* [Tasks]
A - Which nouns does the passage on countable and uncountable nouns give as examples in its paragraph beginning "Countable nouns are specific items"?
B - What does the passage on countable and uncountable nouns suggest you ask yourself when you aren't sure whether a noun is countable?

-- START OF Source text --

What makes one noun countable and the other uncountable in English? 

Countable nouns are specific items that can be counted individually, such as “apples” or “dogs.” Uncountable nouns, on the other hand, represent something as a whole, like “music” or “sand” and are not counted as separate units.

Read on to learn more about the differences between countable and uncountable nouns.

You’ll also find examples and resources for perfecting your noun skills!

Contents

What Are Countable Nouns?

A countable noun, as the name suggests, is a noun that can be counted or numbered. It can also be turned into a plural. Often countable nouns refer to things or objects that we can see, feel or touch (but not always!).

For instance:

  • vegetables
  • toys
  • cars
  • chairs
  • books
  • countries
  • oceans
  • days
  • rooms
  • friends
  • stars
  • people
  • children
  • ideas

If you aren’t sure if a noun is countable or not, ask yourself if you can place a number right before it. Since all countable nouns can be expressed in terms of a number, they all have singular and plural forms.

-- END OF Source text --
-- START OF Data lines --

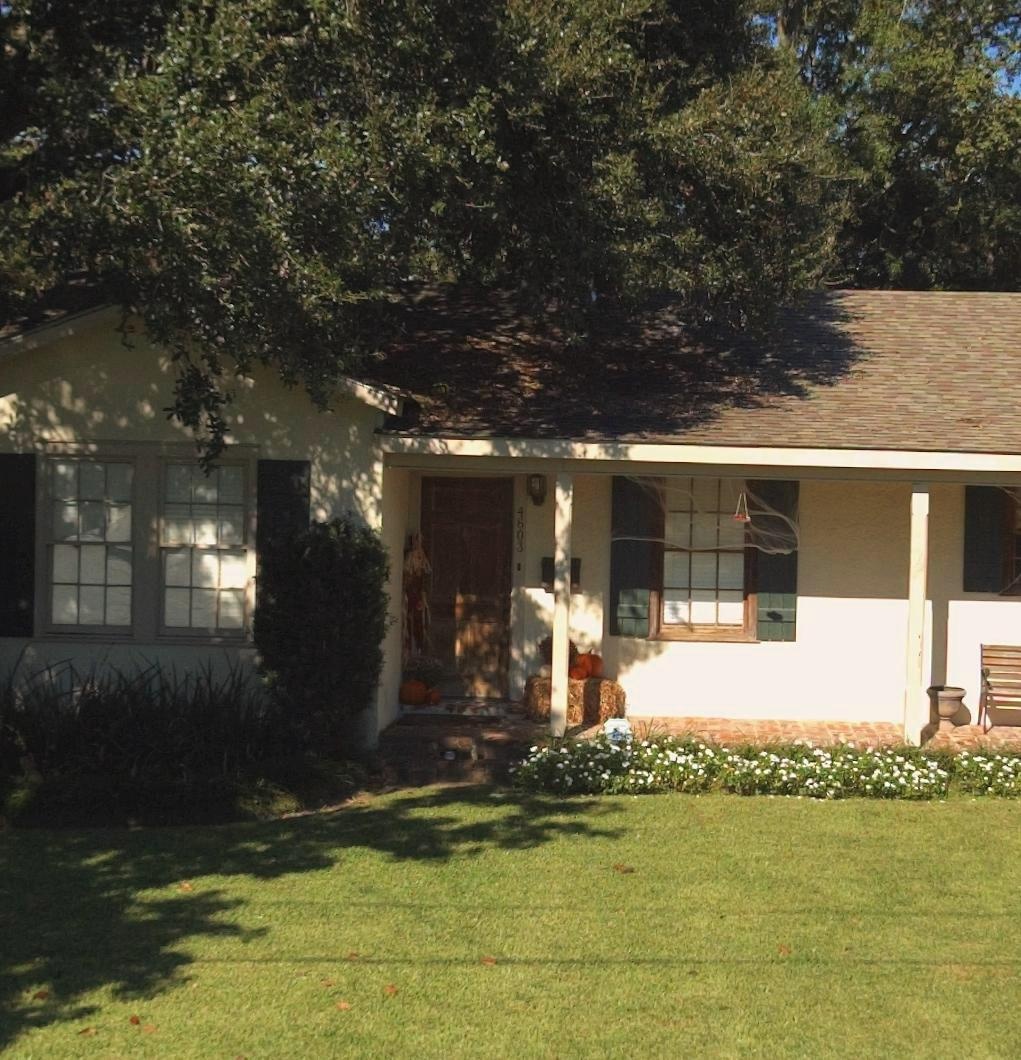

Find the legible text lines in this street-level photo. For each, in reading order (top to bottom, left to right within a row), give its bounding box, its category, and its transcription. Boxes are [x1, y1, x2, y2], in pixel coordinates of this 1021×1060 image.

[514, 504, 526, 554] StreetNumber: 4603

-- END OF Data lines --

* [Solutions to the problems]
A - apples, dogs, music, sand

B - Whether you can place a number right before it.